Forum Moderators: Robert Charlton & goodroi

Message Too Old, No Replies

Duplicate Content Penalty - myth or not?

         

bw3ttt

3:57 am on Aug 12, 2007 (gmt 0)

10+ Year Member



I'd like to hear your thoughts regarding the duplicate content penalty. I've been researching on the web and it seems about 50% of webmasters believe the penalty is real while the other 50% say it is a myth.

Basically I have a .co.uk site which is mirrored in the US with a .com domain. I don't really want to kill off the .com mirror, but according to some webmasters it will hurt both sites if I mirror the content. Other webmasters say that the higher ranking .co.uk domain will simply be given preference to by Goo so there is no real harm done.

Can anyone with some experience on the matter shed some light?

cbpayne

5:13 am on Aug 12, 2007 (gmt 0)

10+ Year Member



Its not a penalty but a filter. Why would any search engine want to waste resources on more than one copy of the same thing?

tedster

5:46 am on Aug 12, 2007 (gmt 0)

WebmasterWorld Senior Member 10+ Year Member



The only time I've seen something like a true penalty is when a technical error serves the same content for hundreds or thousands of URLs. The most common of these errors is serving a "custom 404 page" that doesn't really send a 404 http header, but instead uses a 302 redirect for the requested URL and then serves the custom page with a 200 OK status.

If googlebot gets a trail of these URLs through whatever source, at some point it just stops wasting resources on the domain - and I've seen ranking troubles follow at that point. I think they've done a lot in the past year or so to catch this kind of thing - when you see googlebot asking for some off the wall URL it may be a test of your 404 error-handling. As long as the http status of the response is 404, your fine.

JohnRoy

7:24 am on Aug 12, 2007 (gmt 0)

WebmasterWorld Senior Member 10+ Year Member Top Contributors Of The Month



> it seems about 50% of webmasters believe the penalty is real while the other 50% say it is a myth.

I assume you mean "the filter is real".

bw3ttt

4:04 pm on Aug 12, 2007 (gmt 0)

10+ Year Member



I assume you mean "the filter is real".

Essentially my question is whether both sites are penalized or whether one of the sites is simply supressed. People on various webmaster boards seem to be saying that both can happen.
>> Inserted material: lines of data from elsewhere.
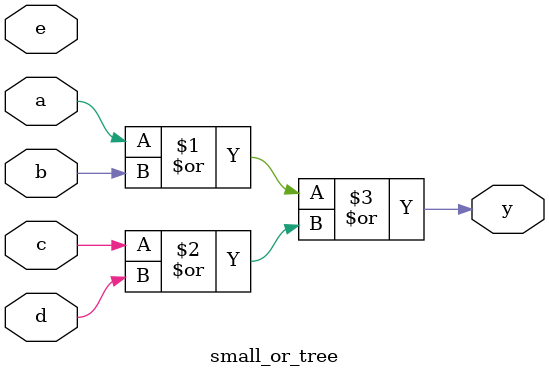
<source format=v>

module small_or_tree
(
input a,
input b,
input c,
input d,
input e,
output y
);

assign y = ((a | b) | (c | d));
endmodule
</source>
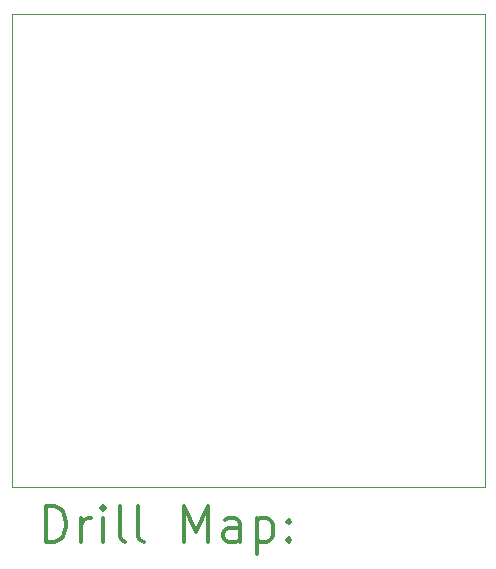
<source format=gbr>
%FSLAX45Y45*%
G04 Gerber Fmt 4.5, Leading zero omitted, Abs format (unit mm)*
G04 Created by KiCad (PCBNEW (5.1.5)-3) date 2020-02-03 12:39:04*
%MOMM*%
%LPD*%
G04 APERTURE LIST*
%TA.AperFunction,Profile*%
%ADD10C,0.050000*%
%TD*%
%ADD11C,0.200000*%
%ADD12C,0.300000*%
G04 APERTURE END LIST*
D10*
X44600000Y1600000D02*
X48600000Y1600000D01*
X44600000Y-2400000D02*
X44600000Y1600000D01*
X48600000Y-2400000D02*
X44600000Y-2400000D01*
X48600000Y1600000D02*
X48600000Y-2400000D01*
D11*
D12*
X44883928Y-2868214D02*
X44883928Y-2568214D01*
X44955357Y-2568214D01*
X44998214Y-2582500D01*
X45026786Y-2611072D01*
X45041071Y-2639643D01*
X45055357Y-2696786D01*
X45055357Y-2739643D01*
X45041071Y-2796786D01*
X45026786Y-2825357D01*
X44998214Y-2853929D01*
X44955357Y-2868214D01*
X44883928Y-2868214D01*
X45183928Y-2868214D02*
X45183928Y-2668214D01*
X45183928Y-2725357D02*
X45198214Y-2696786D01*
X45212500Y-2682500D01*
X45241071Y-2668214D01*
X45269643Y-2668214D01*
X45369643Y-2868214D02*
X45369643Y-2668214D01*
X45369643Y-2568214D02*
X45355357Y-2582500D01*
X45369643Y-2596786D01*
X45383928Y-2582500D01*
X45369643Y-2568214D01*
X45369643Y-2596786D01*
X45555357Y-2868214D02*
X45526786Y-2853929D01*
X45512500Y-2825357D01*
X45512500Y-2568214D01*
X45712500Y-2868214D02*
X45683928Y-2853929D01*
X45669643Y-2825357D01*
X45669643Y-2568214D01*
X46055357Y-2868214D02*
X46055357Y-2568214D01*
X46155357Y-2782500D01*
X46255357Y-2568214D01*
X46255357Y-2868214D01*
X46526786Y-2868214D02*
X46526786Y-2711072D01*
X46512500Y-2682500D01*
X46483928Y-2668214D01*
X46426786Y-2668214D01*
X46398214Y-2682500D01*
X46526786Y-2853929D02*
X46498214Y-2868214D01*
X46426786Y-2868214D01*
X46398214Y-2853929D01*
X46383928Y-2825357D01*
X46383928Y-2796786D01*
X46398214Y-2768214D01*
X46426786Y-2753929D01*
X46498214Y-2753929D01*
X46526786Y-2739643D01*
X46669643Y-2668214D02*
X46669643Y-2968214D01*
X46669643Y-2682500D02*
X46698214Y-2668214D01*
X46755357Y-2668214D01*
X46783928Y-2682500D01*
X46798214Y-2696786D01*
X46812500Y-2725357D01*
X46812500Y-2811071D01*
X46798214Y-2839643D01*
X46783928Y-2853929D01*
X46755357Y-2868214D01*
X46698214Y-2868214D01*
X46669643Y-2853929D01*
X46941071Y-2839643D02*
X46955357Y-2853929D01*
X46941071Y-2868214D01*
X46926786Y-2853929D01*
X46941071Y-2839643D01*
X46941071Y-2868214D01*
X46941071Y-2682500D02*
X46955357Y-2696786D01*
X46941071Y-2711072D01*
X46926786Y-2696786D01*
X46941071Y-2682500D01*
X46941071Y-2711072D01*
M02*

</source>
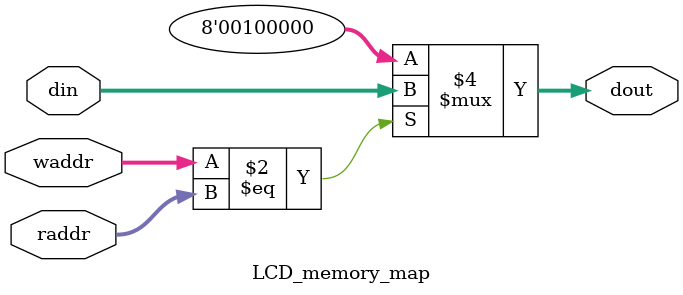
<source format=v>
module LCD_memory_map (
	input		   [4:0]	raddr,
	input		   [7:0]	din,
	input		   [4:0]	waddr,
	output reg	[7:0]	dout
	);
	
   always @(raddr, din, waddr)
      if (waddr == raddr)
         dout = din;
      else
         dout = " ";
	
endmodule

</source>
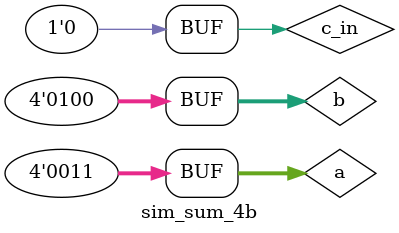
<source format=v>
`timescale 1ns / 1ps


module sim_sum_4b();
    reg[3:0] a, b;
    reg c_in;
    wire[3:0] sum;
    wire c_out;
    
    sum_4b sumator(a, b, c_in, sum, c_out);
    
    initial begin
        a = 3; b = 4;
        c_in = 0;
    end
endmodule

</source>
Logically you would think that the duplicated content would be supressed, but that there would be no -30 or -950 penalty applied to both sites. There's just too many news articles etc. that appear on multiple web sites.

I like having a country-specific mirror so I'd rather not nuke my American site unless it is the cause of my poor SERP rankings. I do not even show up for my own domain name. I'm doing something they don't like and I've been lilly white in my promo techniques so I'm becoming very frustrated.

inbound

4:36 pm on Aug 12, 2007 (gmt 0)

WebmasterWorld Senior Member 10+ Year Member



My experience of the duplicate content filter (having a site with 170,000 pages that are often similar to competitors) is that there needs to be quite a high level of similarity before filtering takes place. In your case you have 100% similarity so the filter will apply (with some caveats).

How does the filter work?

I believe that the filtering is done on only the snippets and titles (comparing whole pages for random searches would be too time consuming). Results are retrieved as normal and then pages that are too similar to a higher ranking result are removed or demoted (on a per query basis).
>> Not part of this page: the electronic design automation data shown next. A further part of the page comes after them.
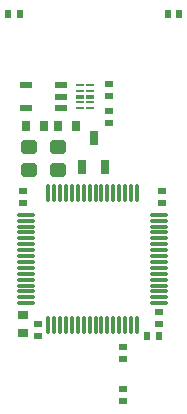
<source format=gtp>
%FSTAX23Y23*%
%MOIN*%
%SFA1B1*%

%IPPOS*%
%AMD10*
4,1,8,0.029500,-0.003000,0.029500,0.003000,0.026600,0.005900,-0.026600,0.005900,-0.029500,0.003000,-0.029500,-0.003000,-0.026600,-0.005900,0.026600,-0.005900,0.029500,-0.003000,0.0*
1,1,0.005900,0.026600,-0.003000*
1,1,0.005900,0.026600,0.003000*
1,1,0.005900,-0.026600,0.003000*
1,1,0.005900,-0.026600,-0.003000*
%
%AMD11*
4,1,8,-0.017000,-0.010800,0.017000,-0.010800,0.019700,-0.008100,0.019700,0.008100,0.017000,0.010800,-0.017000,0.010800,-0.019700,0.008100,-0.019700,-0.008100,-0.017000,-0.010800,0.0*
1,1,0.005420,-0.017000,-0.008100*
1,1,0.005420,0.017000,-0.008100*
1,1,0.005420,0.017000,0.008100*
1,1,0.005420,-0.017000,0.008100*
%
%AMD12*
4,1,8,-0.017000,-0.010800,0.017000,-0.010800,0.019700,-0.008100,0.019700,0.008100,0.017000,0.010800,-0.017000,0.010800,-0.019700,0.008100,-0.019700,-0.008100,-0.017000,-0.010800,0.0*
1,1,0.005420,-0.017000,-0.008100*
1,1,0.005420,0.017000,-0.008100*
1,1,0.005420,0.017000,0.008100*
1,1,0.005420,-0.017000,0.008100*
%
%AMD19*
4,1,8,0.003000,0.029500,-0.003000,0.029500,-0.005900,0.026600,-0.005900,-0.026600,-0.003000,-0.029500,0.003000,-0.029500,0.005900,-0.026600,0.005900,0.026600,0.003000,0.029500,0.0*
1,1,0.005900,0.003000,0.026600*
1,1,0.005900,-0.003000,0.026600*
1,1,0.005900,-0.003000,-0.026600*
1,1,0.005900,0.003000,-0.026600*
%
%AMD20*
4,1,8,-0.015800,-0.023600,0.015800,-0.023600,0.027600,-0.011800,0.027600,0.011800,0.015800,0.023600,-0.015800,0.023600,-0.027600,0.011800,-0.027600,-0.011800,-0.015800,-0.023600,0.0*
1,1,0.023620,-0.015800,-0.011800*
1,1,0.023620,0.015800,-0.011800*
1,1,0.023620,0.015800,0.011800*
1,1,0.023620,-0.015800,0.011800*
%
G04~CAMADD=10~8~0.0~0.0~118.1~590.6~29.5~0.0~15~0.0~0.0~0.0~0.0~0~0.0~0.0~0.0~0.0~0~0.0~0.0~0.0~270.0~590.0~118.0*
%ADD10D10*%
G04~CAMADD=11~8~0.0~0.0~393.7~216.5~27.1~0.0~15~0.0~0.0~0.0~0.0~0~0.0~0.0~0.0~0.0~0~0.0~0.0~0.0~180.0~394.0~217.0*
%ADD11D11*%
G04~CAMADD=12~8~0.0~0.0~393.7~216.5~27.1~0.0~15~0.0~0.0~0.0~0.0~0~0.0~0.0~0.0~0.0~0~0.0~0.0~0.0~180.0~394.0~217.0*
%ADD12D12*%
%ADD13R,0.026770X0.007870*%
%ADD14R,0.026770X0.015750*%
%ADD15R,0.023620X0.027560*%
%ADD16R,0.027560X0.023620*%
%ADD17R,0.027560X0.049210*%
%ADD18R,0.035430X0.027560*%
G04~CAMADD=19~8~0.0~0.0~118.1~590.6~29.5~0.0~15~0.0~0.0~0.0~0.0~0~0.0~0.0~0.0~0.0~0~0.0~0.0~0.0~0.0~118.1~590.6*
%ADD19D19*%
G04~CAMADD=20~8~0.0~0.0~551.2~472.4~118.1~0.0~15~0.0~0.0~0.0~0.0~0~0.0~0.0~0.0~0.0~0~0.0~0.0~0.0~180.0~552.0~473.0*
%ADD20D20*%
%ADD21R,0.027560X0.035430*%
%LNcs_ranka-1*%
%LPD*%
G54D10*
X00114Y00501D03*
X00555D03*
Y0058D03*
Y006D03*
Y00679D03*
Y00442D03*
Y00462D03*
Y00482D03*
Y00521D03*
Y00541D03*
Y00561D03*
Y0062D03*
Y00639D03*
Y00659D03*
Y00698D03*
Y00718D03*
Y00738D03*
X00114Y006D03*
Y0058D03*
Y00679D03*
Y00482D03*
Y00462D03*
Y00442D03*
Y00561D03*
Y00541D03*
Y00521D03*
Y00659D03*
Y00639D03*
Y0062D03*
Y00738D03*
Y00718D03*
Y00698D03*
G54D11*
X00112Y01094D03*
Y01169D03*
X00231D03*
Y01094D03*
G54D12*
X00231Y01131D03*
G54D13*
X00326Y01171D03*
Y01151D03*
Y01112D03*
Y01092D03*
X00292D03*
Y01112D03*
Y01151D03*
Y01171D03*
G54D14*
X00326Y01131D03*
X00292D03*
G54D15*
X00585Y01407D03*
X00624D03*
X00516Y00334D03*
X00555D03*
X00093Y01407D03*
X00053D03*
G54D16*
X00437Y00295D03*
Y00255D03*
Y00118D03*
Y00157D03*
X00555Y00374D03*
Y00413D03*
X0039Y01173D03*
Y01133D03*
Y01082D03*
Y01043D03*
X00152Y00374D03*
Y00334D03*
X00103Y00777D03*
Y00816D03*
X00565D03*
Y00777D03*
G54D17*
X00339Y00994D03*
X00376Y00895D03*
X00301D03*
G54D18*
X00103Y00344D03*
Y00403D03*
G54D19*
X00424Y00811D03*
X00345D03*
X00325D03*
X00246D03*
X00483D03*
X00463D03*
X00443D03*
X00404D03*
X00384D03*
X00364D03*
X00305D03*
X00286D03*
X00266D03*
X00227D03*
X00207D03*
X00187D03*
X00325Y0037D03*
X00345D03*
X00424D03*
X00246D03*
X00443D03*
X00463D03*
X00483D03*
X00364D03*
X00384D03*
X00404D03*
X00266D03*
X00286D03*
X00305D03*
X00187D03*
X00207D03*
X00227D03*
G54D20*
X00219Y00887D03*
Y00962D03*
X00124Y00887D03*
Y00962D03*
G54D21*
X00112Y01033D03*
X00172D03*
X0028D03*
X00221D03*
M02*
</source>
In practice this means having 2 identical sites is not an issue if all of the other ranking factors have been taken care of. Assuming you have the same content, the same quality of inbound links and the only real difference in the sites is that the .co.uk is hosted in the UK and the .com is hosted in the US you should find that a US search shows the .com and the UK search shows the .co.uk.
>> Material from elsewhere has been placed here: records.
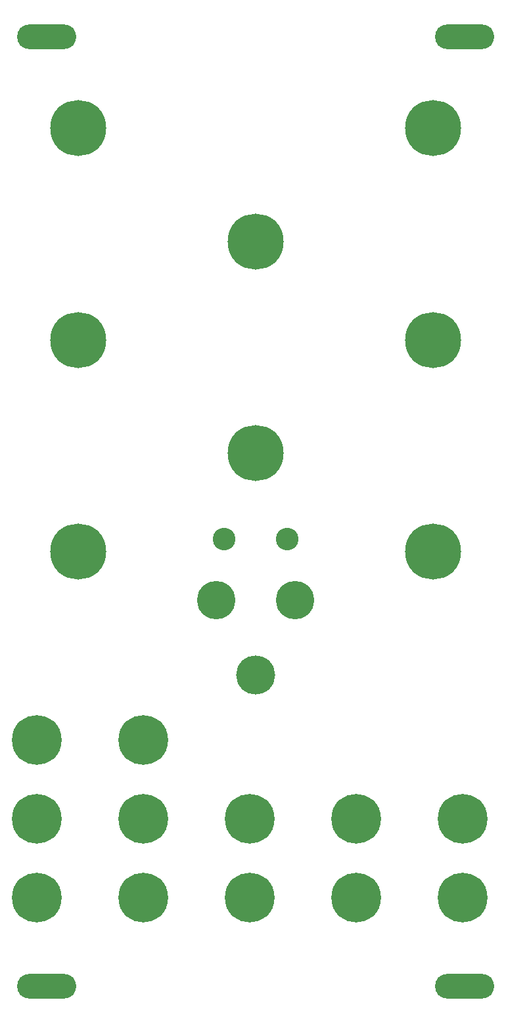
<source format=gbr>
%TF.GenerationSoftware,KiCad,Pcbnew,9.0.0*%
%TF.CreationDate,2025-03-18T20:17:15-04:00*%
%TF.ProjectId,201_Blank_Faceplate,3230315f-426c-4616-9e6b-5f4661636570,rev?*%
%TF.SameCoordinates,Original*%
%TF.FileFunction,Soldermask,Bot*%
%TF.FilePolarity,Negative*%
%FSLAX45Y45*%
G04 Gerber Fmt 4.5, Leading zero omitted, Abs format (unit mm)*
G04 Created by KiCad (PCBNEW 9.0.0) date 2025-03-18 20:17:15*
%MOMM*%
%LPD*%
G01*
G04 APERTURE LIST*
%ADD10C,6.400800*%
%ADD11C,4.953000*%
%ADD12C,7.213600*%
%ADD13O,7.620000X3.200400*%
%ADD14C,2.921000*%
%ADD15C,5.029200*%
G04 APERTURE END LIST*
D10*
%TO.C,REF\u002A\u002A*%
X4292295Y-11912600D03*
%TD*%
%TO.C,REF\u002A\u002A*%
X7035495Y-12928600D03*
%TD*%
D11*
%TO.C,REF\u002A\u002A*%
X6604000Y-10109200D03*
%TD*%
D12*
%TO.C,REF\u002A\u002A*%
X4826000Y-4025900D03*
%TD*%
D13*
%TO.C,REF\u002A\u002A*%
X9804400Y-2844800D03*
%TD*%
D12*
%TO.C,REF\u002A\u002A*%
X7112000Y-8216900D03*
%TD*%
%TO.C,REF\u002A\u002A*%
X9398000Y-6756400D03*
%TD*%
D13*
%TO.C,REF\u002A\u002A*%
X9804400Y-15087600D03*
%TD*%
D12*
%TO.C,REF\u002A\u002A*%
X9398000Y-9486900D03*
%TD*%
D10*
%TO.C,REF\u002A\u002A*%
X4292295Y-12928600D03*
%TD*%
%TO.C,REF\u002A\u002A*%
X5663895Y-12928600D03*
%TD*%
D12*
%TO.C,REF\u002A\u002A*%
X7112000Y-5486400D03*
%TD*%
D10*
%TO.C,REF\u002A\u002A*%
X5664200Y-11912600D03*
%TD*%
D13*
%TO.C,REF\u002A\u002A*%
X4419600Y-15087600D03*
%TD*%
D10*
%TO.C,REF\u002A\u002A*%
X8407095Y-12928600D03*
%TD*%
D13*
%TO.C,REF\u002A\u002A*%
X4419600Y-2844800D03*
%TD*%
D12*
%TO.C,REF\u002A\u002A*%
X4826000Y-9486900D03*
%TD*%
D10*
%TO.C,REF\u002A\u002A*%
X9778695Y-13944600D03*
%TD*%
D12*
%TO.C,REF\u002A\u002A*%
X4826000Y-6756400D03*
%TD*%
D10*
%TO.C,REF\u002A\u002A*%
X5663895Y-13944600D03*
%TD*%
D14*
%TO.C,*%
X7518400Y-9321800D03*
%TD*%
D11*
%TO.C,REF\u002A\u002A*%
X7620000Y-10109200D03*
%TD*%
D15*
%TO.C,REF\u002A\u002A*%
X7112000Y-11074400D03*
%TD*%
D10*
%TO.C,REF\u002A\u002A*%
X4292295Y-13944600D03*
%TD*%
D14*
%TO.C,REF\u002A\u002A*%
X6705600Y-9321800D03*
%TD*%
D10*
%TO.C,REF\u002A\u002A*%
X8407095Y-13944600D03*
%TD*%
D12*
%TO.C,REF\u002A\u002A*%
X9398000Y-4025900D03*
%TD*%
D10*
%TO.C,REF\u002A\u002A*%
X7035495Y-13944600D03*
%TD*%
%TO.C,REF\u002A\u002A*%
X9778695Y-12928600D03*
%TD*%
M02*

</source>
The real problems come into play when you have an uneven amount of link heaven going to the sites, Google may rank the better-linked site higher in the 'wrong' market and then once the de-duping is done your 'correct' site goes AWOL. I have found that geographically identifiable links can have a profound effect of which site Google chooses to show (of course these are not always easy to obtain). Try to get some good country specific links to each site you run (government links are nice).

The theory about just the snippets/titles being analysed answers the otherwise unanswerable question of "what percentage of my page should be different". The answer is that the page should be differnt enough so any snippets chosen by Google are different to other sites. This means that pages should be different right down to (roughly) sentence level.

But remember, in order to do the calculations quickly enough it's entirely plausable that 100% replication (in any of the ...snippets... or titles) may be the trigger so slight rephrasing could work.

We should remember that elaborate algorithms take time and resources, and these numbers go up exponentially when you look at the level of data that Google processes. Often we ascribe too much complexity to the processes and Google never corrects us on that as they see percieved complexity as a good thing.

There may be more to the process that lead to a larger 'penalty' such as counts of duplicates on each domain/page (that increase only as real-time queries are answered) trigger some action if the percentage of ranked/filtered results passes a given point. But overall we should try to avoid 'Sentence Similarity' and then we may not need to worry about the issue.